__Okuma Metni__:
Ülkemizde tarım işçiliği üzerine çok sayıda destek projesi hazırlanmıştır. Çok iddialı projelerle işsiz gençler tarım alanlarına çekilmek istenmiştir. Çay sektöründe eğitimli yerli işgücü nu teşvik etmek ve yerli istihdam oluşturmak amacı ile hazırlanan ‘’Yaş çay bizim işimiz’’ projesi de bu hedefe yöneliktir. Yoğun emek sarf edilen proje, çalışma süresinin kısalığı yüzünden işsiz gençler tarafından beklenen ilgiyi görmedi. Çünkü işsiz gençlere sorduğunuz‘’ne kadar süreli bir işi devamlı iş olarak görüyorsunuz’’ sorusuna %83 oranında ‘’en az dokuz aylık sigortalı iş’’ cevabını alıyorsunuz..
Çay tarımında mayıs ayında başlayan hasat ve üretim sezonu ekim ayında son buluyor. Altı ay gibi görünse de dört aylık fiili çalışma süresi var ve bu süre içinde toplamda 90 gün yani üç aylık yevmiye alabiliyorsunuz. Oysa bölgedeki işsiz gençler üç aylık çay sezonu bitince kahve köşelerinde oturmak istemezken hayatlarını çaydan kazandıkları halde, hayat standartlarını çayla yükselttikleri halde çay işine devamlı iş olarak da bakmıyorlar. Sürenin kısalığı her aşamada önlerine engel olarak çıkıyor.

__Alıştırmanın Bölümleri__:
A – Çay tarımındaki iş gücüyle ilgili metne göre aşağıdaki soruları yanıtlayın.
(i) İşsiz gençlerin yüzde kaçı devamlı iş olarak en az dokuz aylık sigortalı işi görüyor?
(ii) Çay tarımında hasat ve üretim sezonu hangi ayda başlayıp hangi ayda son buluyor?
(iii) Sezon boyunca toplamda kaç günlük yevmiye alınabiliyor?
B – Çay tarımındaki iş gücüyle ilgili metinde "Ülkemizde tarım işçiliği" ifadesinden "iş’’ cevabını alıyorsunuz.." ifadesine kadar her şeyi, "Çay sektöründe" yerine "Çay üretiminde" koyarak yeniden yazın.
C – Çay tarımındaki iş gücüyle ilgili metni kaldığı yerden lütfen sürdürün.

Bir veri kümesinden kayıtlar:

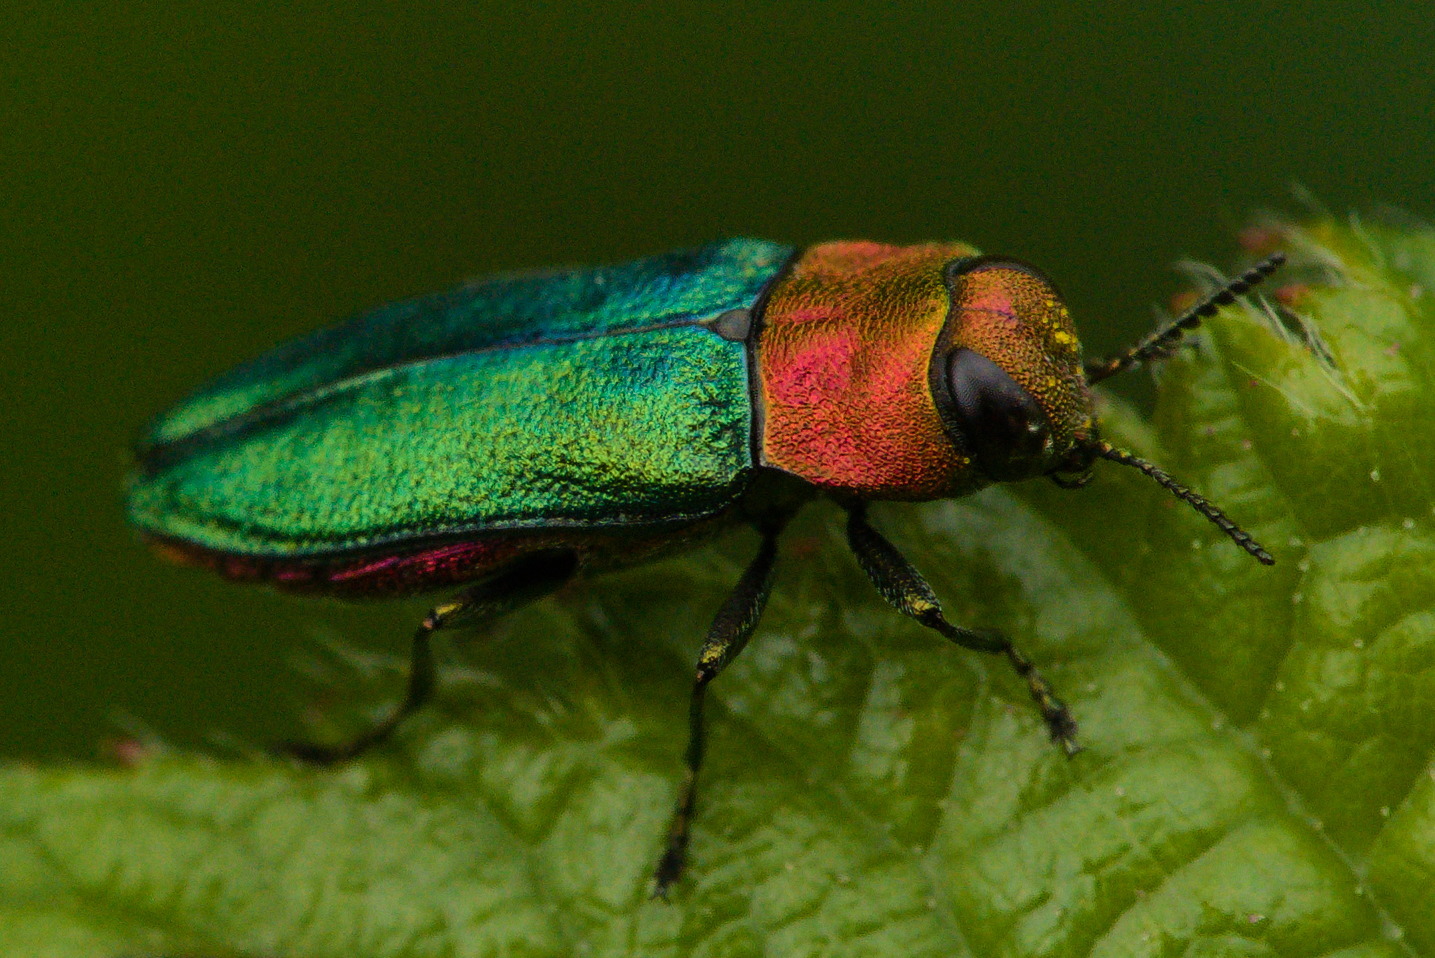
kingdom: Animalia
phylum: Arthropoda
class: Insecta
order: Coleoptera
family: Buprestidae
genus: Anthaxia
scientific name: Anthaxia nitidula
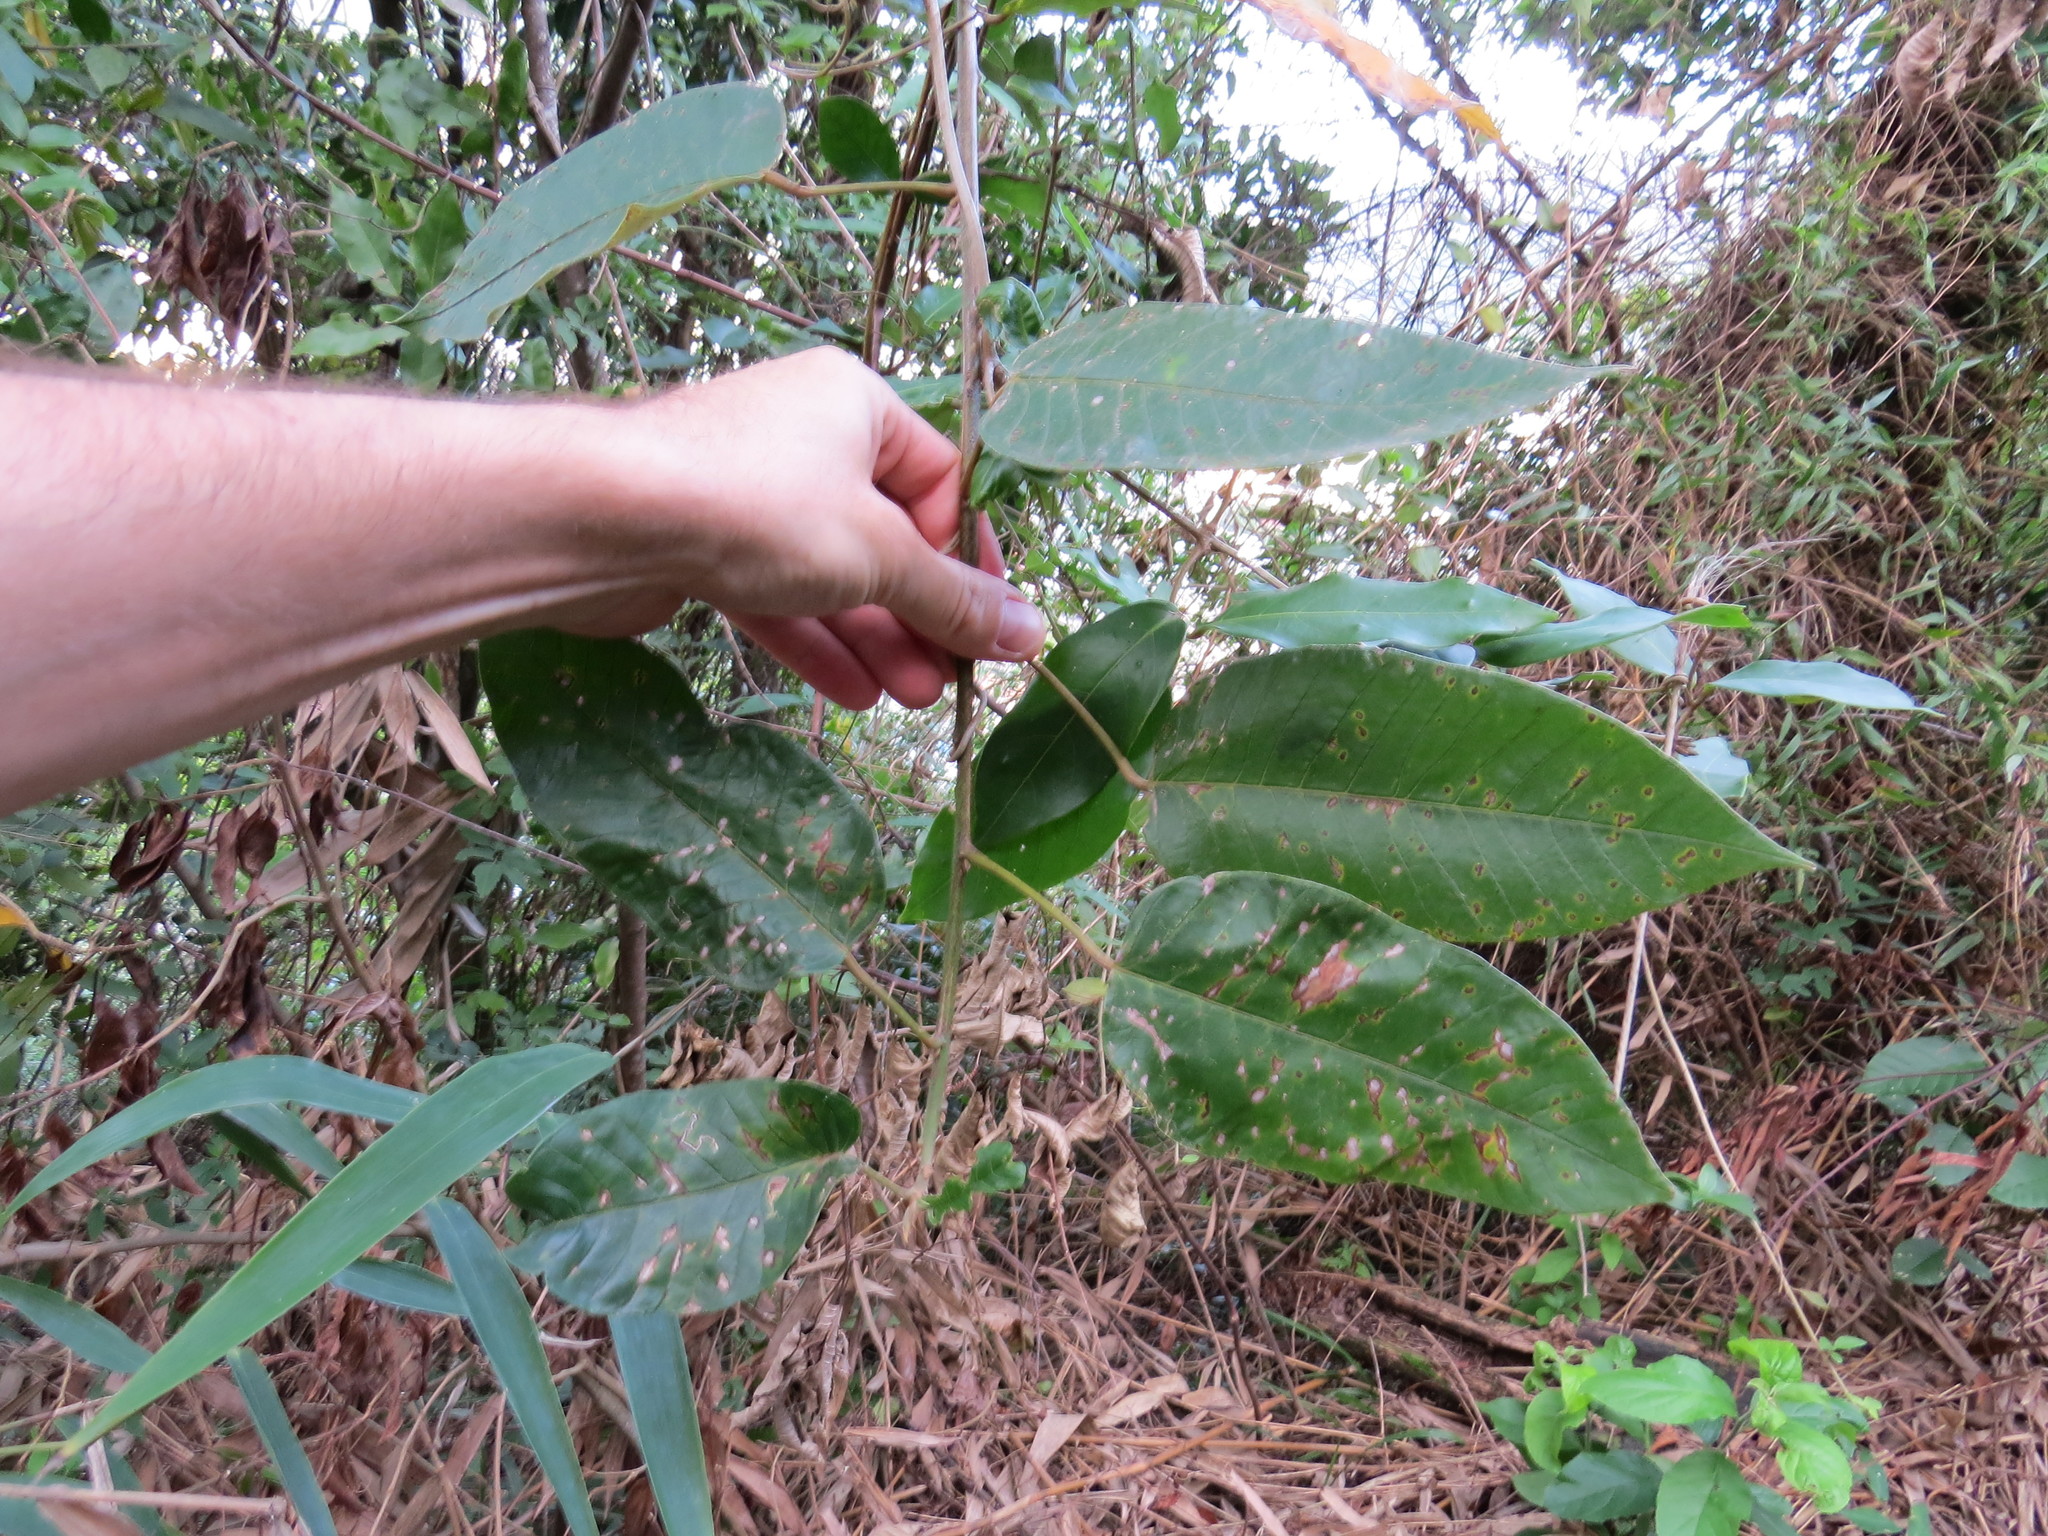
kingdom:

__Çözülmüş Görevler__:
A –
(i) %83
(ii) Mayısta başlayıp ekimde son buluyor.
(iii) 90 gün, yani üç aylık yevmiye.

B –
Ülkemizde tarım işçiliği üzerine çok sayıda destek projesi hazırlanmıştır. Çok iddialı projelerle işsiz gençler tarım alanlarına çekilmek istenmiştir. Çay üretiminde eğitimli yerli işgücü nu teşvik etmek ve yerli istihdam oluşturmak amacı ile hazırlanan ‘’Yaş çay bizim işimiz’’ projesi de bu hedefe yöneliktir. Yoğun emek sarf edilen proje, çalışma süresinin kısalığı yüzünden işsiz gençler tarafından beklenen ilgiyi görmedi. Çünkü işsiz gençlere sorduğunuz‘’ne kadar süreli bir işi devamlı iş olarak görüyorsunuz’’ sorusuna %83 oranında ‘’en az dokuz aylık sigortalı iş’’ cevabını alıyorsunuz..

C –
Ancak, İşsiz olduğunu beyan edenlerin yaklaşımını değerlendirdiğimizde ‘’yaş çay bizim işimiz’’ projesinin uygulanabilir olduğunu görüyoruz. Çünkü dokuz ay sigortalı çalışılabilecek iş süresi talep ediliyor. Dört aylık çay sezonuna ilaveten beş aylık bir devlet desteği sağlamak sistem içinde mümkündür. Devlet bu desteği, çay sektöründe dört ay çalışanları kamu yararına projelerde beş ay çalıştırarak verebilir. Zaten var olan bu kamu yararına projeler uygulaması bu anlamda devlete ilave yük de getirmez. Türkiye genelinde bu şekilde uygulandığında ise ‘’kamu yararına projelerle’’ tarımsal üretime destek verilmiş olur.
Ülkemizde mübaya edilen yaş çay miktarının en az yarısı yabancı işçilere toplattırılmaktadır. 2015 rakamları baz alındığında, toplanan 1328 bin ton çayın yarısını yani 664 bin ton yaş çayı yabancı işçilere toplatıyoruz demektir. İki yıl öncesine kadar çayını yabancı işçilere toplatan müstahsiller, onu alım evlerine teslim etme işini kendileri yapıyorlardı. 2016 yılında bu iş içinde yabancı işçi tutulduğunu görüyoruz.
Çok hızla artan işçi maliyetleri çay müstahsilini olumsuz etkiliyor.
Çay sektöründe yıl ortalaması baz alındığında bir işçi günde 250 kg çay toplayabilmektedir. Yani müstahsil çayın kilosunu (129/250) 52 kuruşa toplatabiliyor. Çayının tamamını devlete satamıyor. Özel sektör fiyatı ile devlet fiyatı üzerinden tutturabildiği satış fiyat ortalaması ne kadar yüksekse kendisini o kadar şanslı sayıyor. Ancak gübre maliyetlerini ve kendi emeklerini de hesaba dahil ettiğimizde, işçilik maliyetlerinin yüksek olması sebebiyle en şanslı oldukları bu dönemde bile yeterince gelir elde edemediklerini görüyoruz. Bu haksız mazeret, kendi çaylarını kendileri toplayabilecekleri halde onu işçiye toplatmalarından kaynaklanıyor.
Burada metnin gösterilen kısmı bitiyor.